PROTOKOLLTEXT:
_ _ _ _

Protokoll der Sitzung vom 05.06.2014

Ich finde, ein Wahlkampfleiter ist das Eine, BER und andere Dinge sind das Andere. Dazu hätten Sie sich heute äußern können, das tun Sie aber nicht.

[Beifall bei den GRÜNEN]

Da meldet also eine Oppositionsfraktion dieses wichtige Thema an und die Koalition greift natürlich dankbar zu. Um es frei heraus zu sagen: Ich glaube nicht, dass es Ihnen von der Koalition um das Thema geht, sondern dass Sie sich, Herr Wowereit, werte Kollegen und Kolleginnen von SPD und CDU zur Koalitionskrise und zum BER wegducken. Das ist verantwortungslos und ziemlich peinlich.

_ _ _ _

DATENSATZZEILEN:
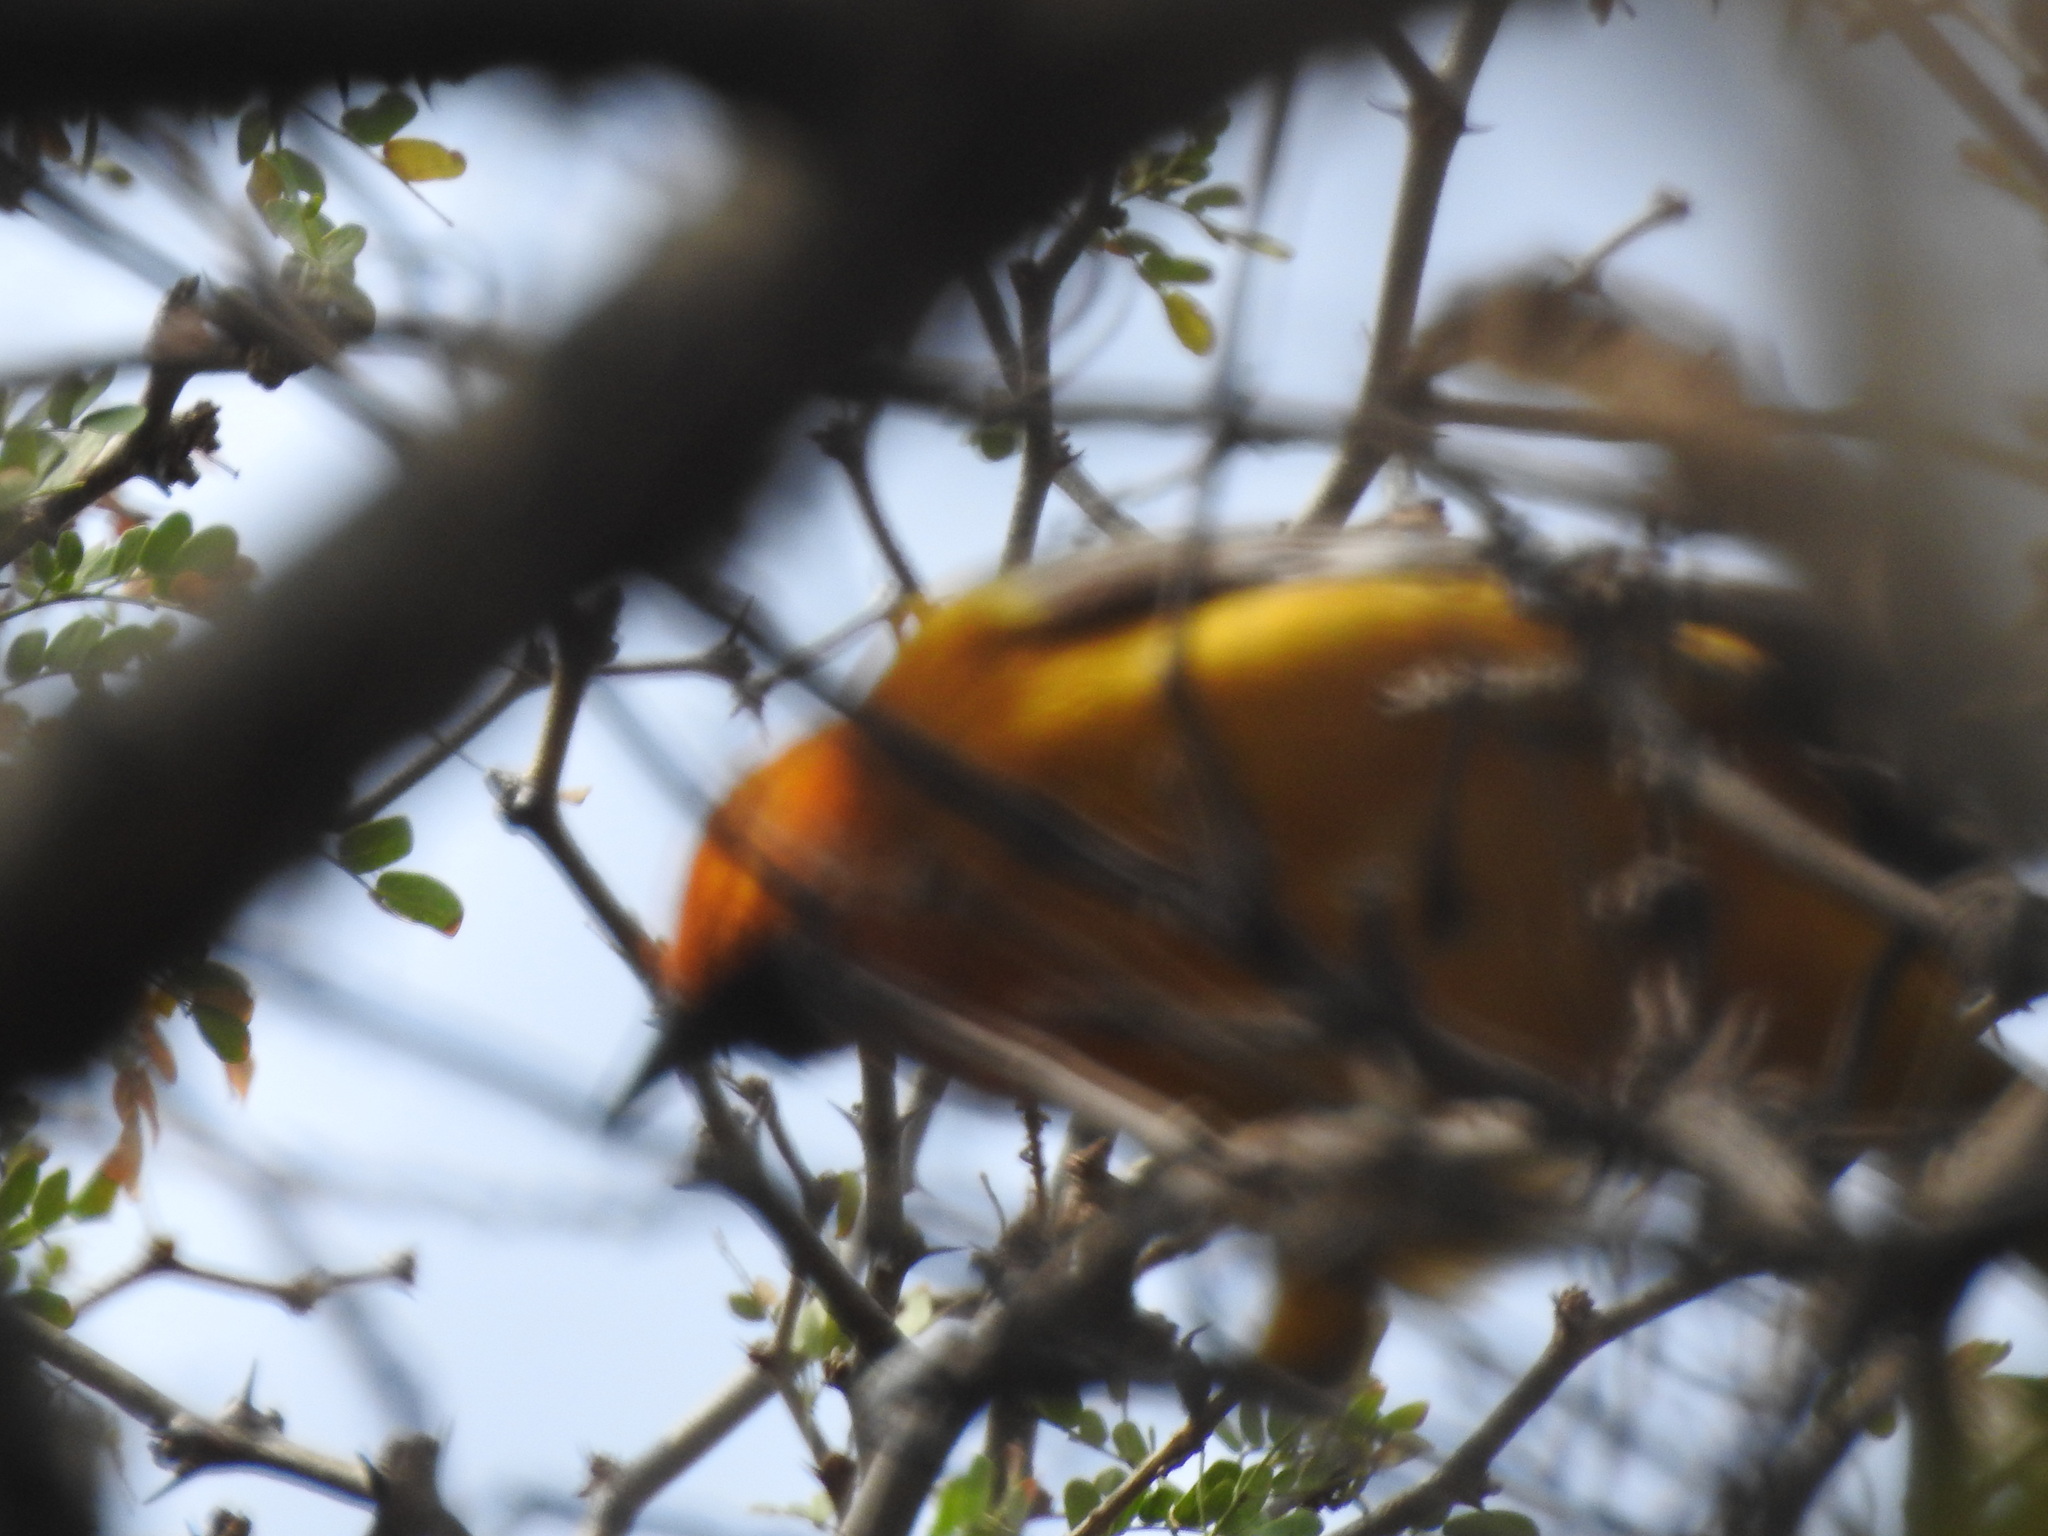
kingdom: Animalia
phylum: Chordata
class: Aves
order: Passeriformes
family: Icteridae
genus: Icterus
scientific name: Icterus gularis
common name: Altamira oriole
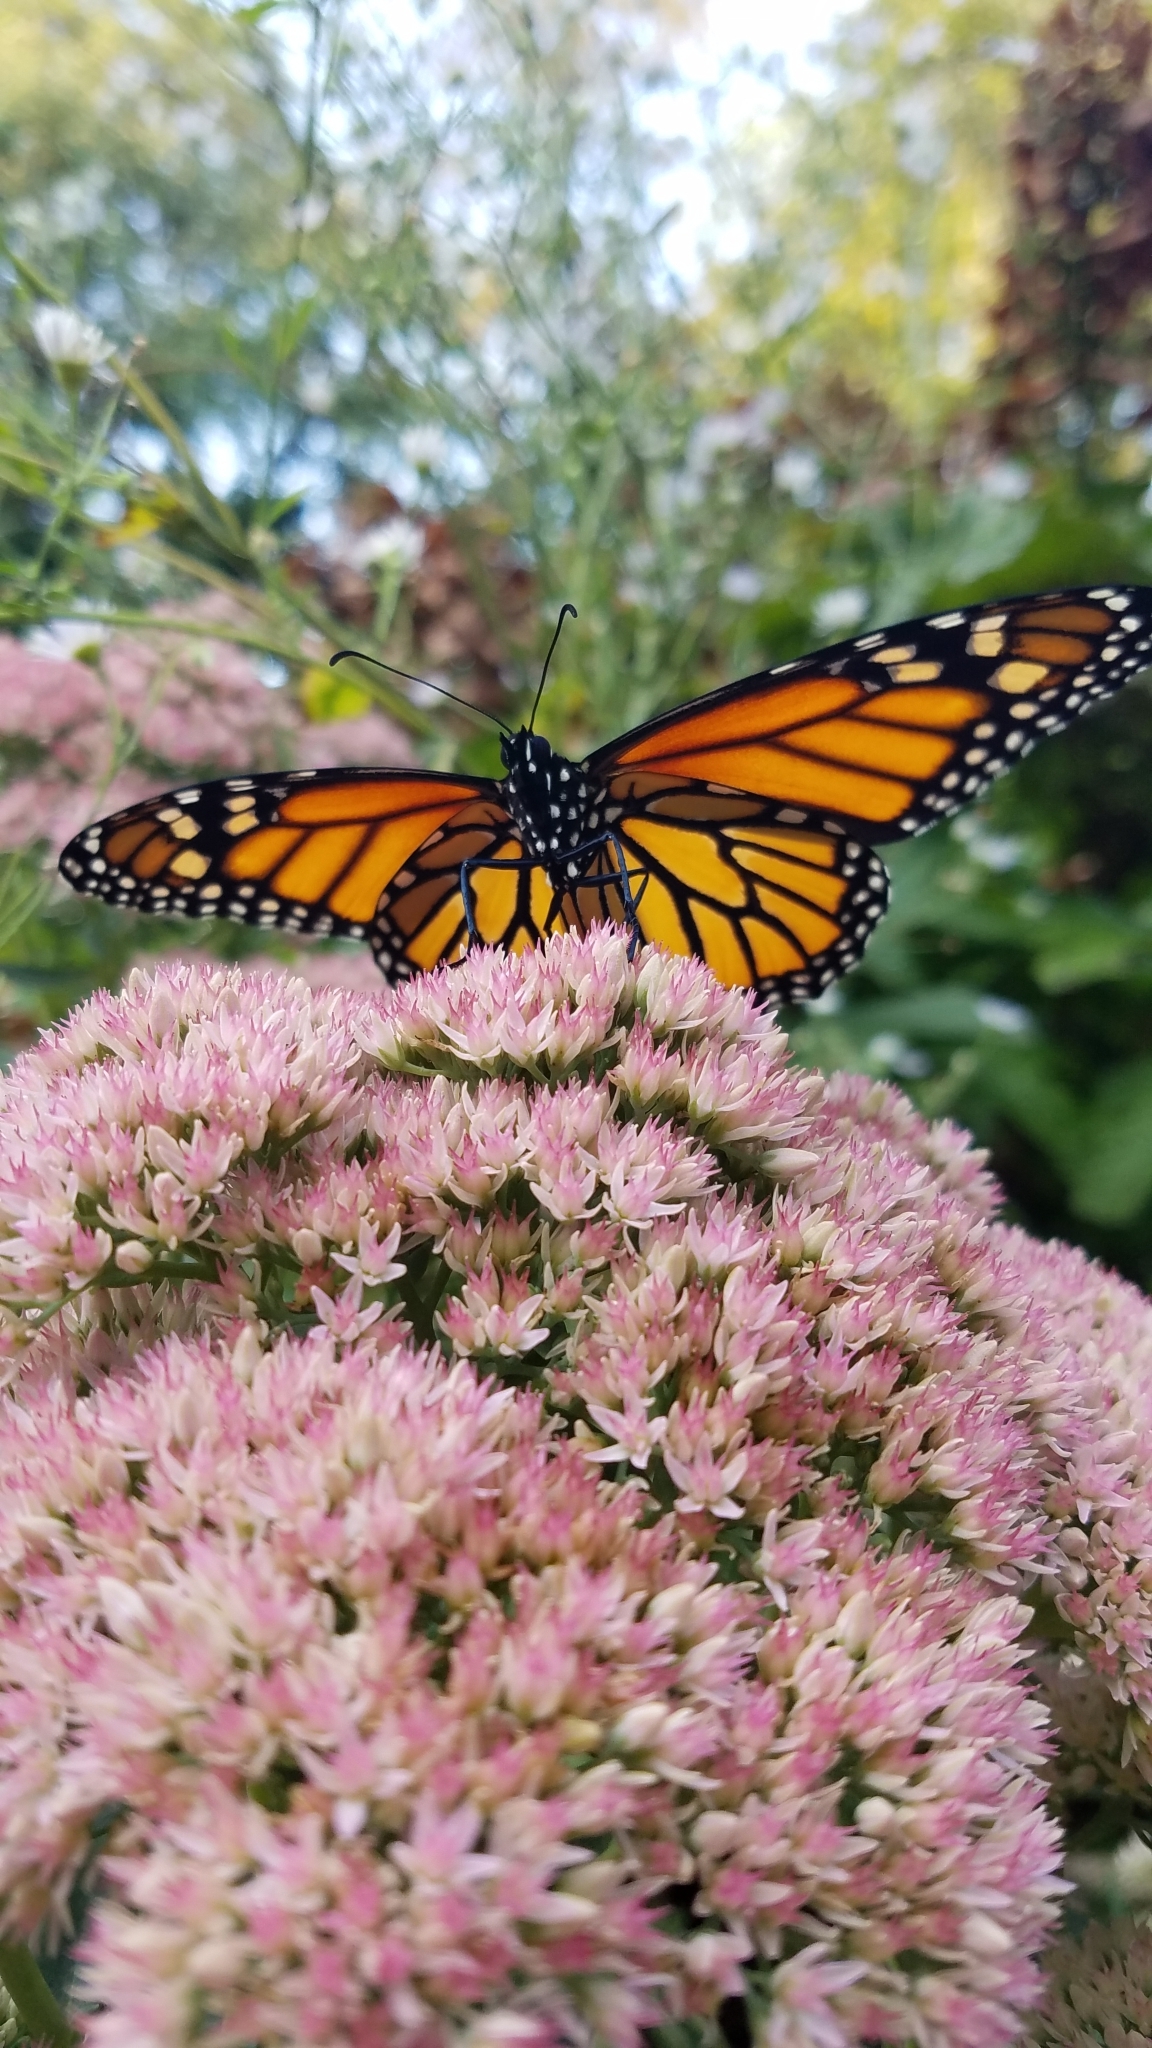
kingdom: Animalia
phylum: Arthropoda
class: Insecta
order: Lepidoptera
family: Nymphalidae
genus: Danaus
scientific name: Danaus plexippus
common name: Monarch
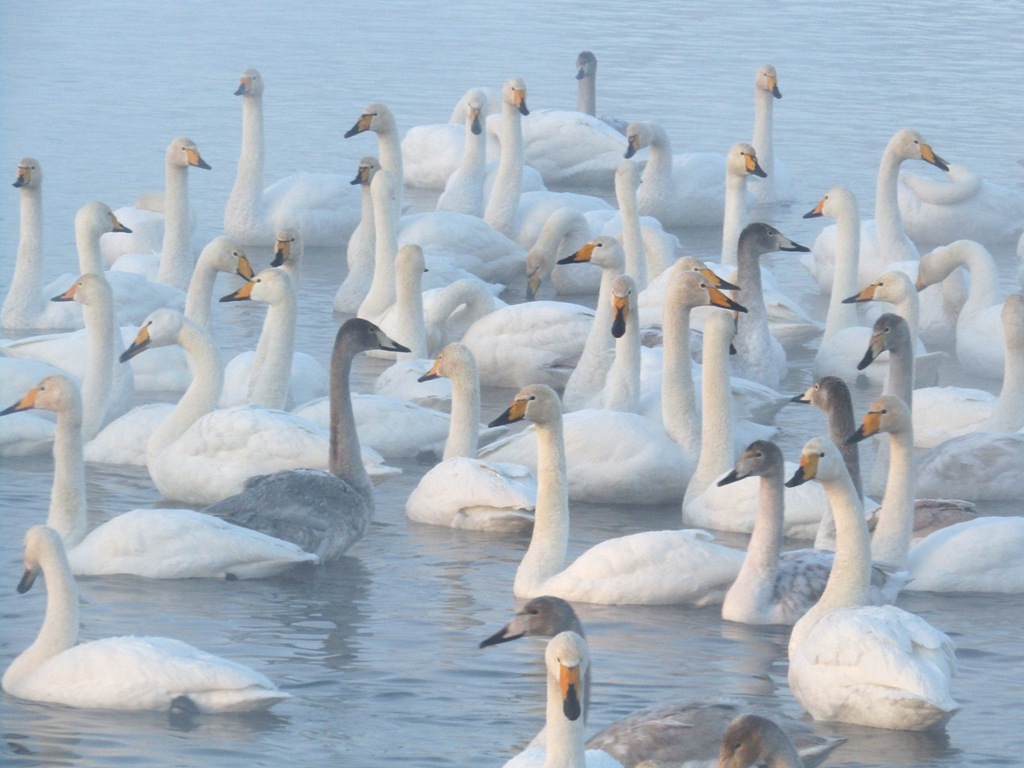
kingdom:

_ _ _ _

ANWEISUNG A: Gib aus dem Protokolltext alles von „[Beifall bei den“ bis hinunter zu „und ziemlich peinlich.“ wortgetreu wieder.
ANWEISUNG B: Nenne sämtliche Parteien, die im Protokolltext namentlich erwähnt werden.
Die Zeilen stehen in keinem Zusammenhang mit dem Protokolltext.

FERTIGE ANTWORT A:
[Beifall bei den GRÜNEN]

Da meldet also eine Oppositionsfraktion dieses wichtige Thema an und die Koalition greift natürlich dankbar zu. Um es frei heraus zu sagen: Ich glaube nicht, dass es Ihnen von der Koalition um das Thema geht, sondern dass Sie sich, Herr Wowereit, werte Kollegen und Kolleginnen von SPD und CDU zur Koalitionskrise und zum BER wegducken. Das ist verantwortungslos und ziemlich peinlich.

FERTIGE ANTWORT B:
- GRÜNE
- SPD
- CDU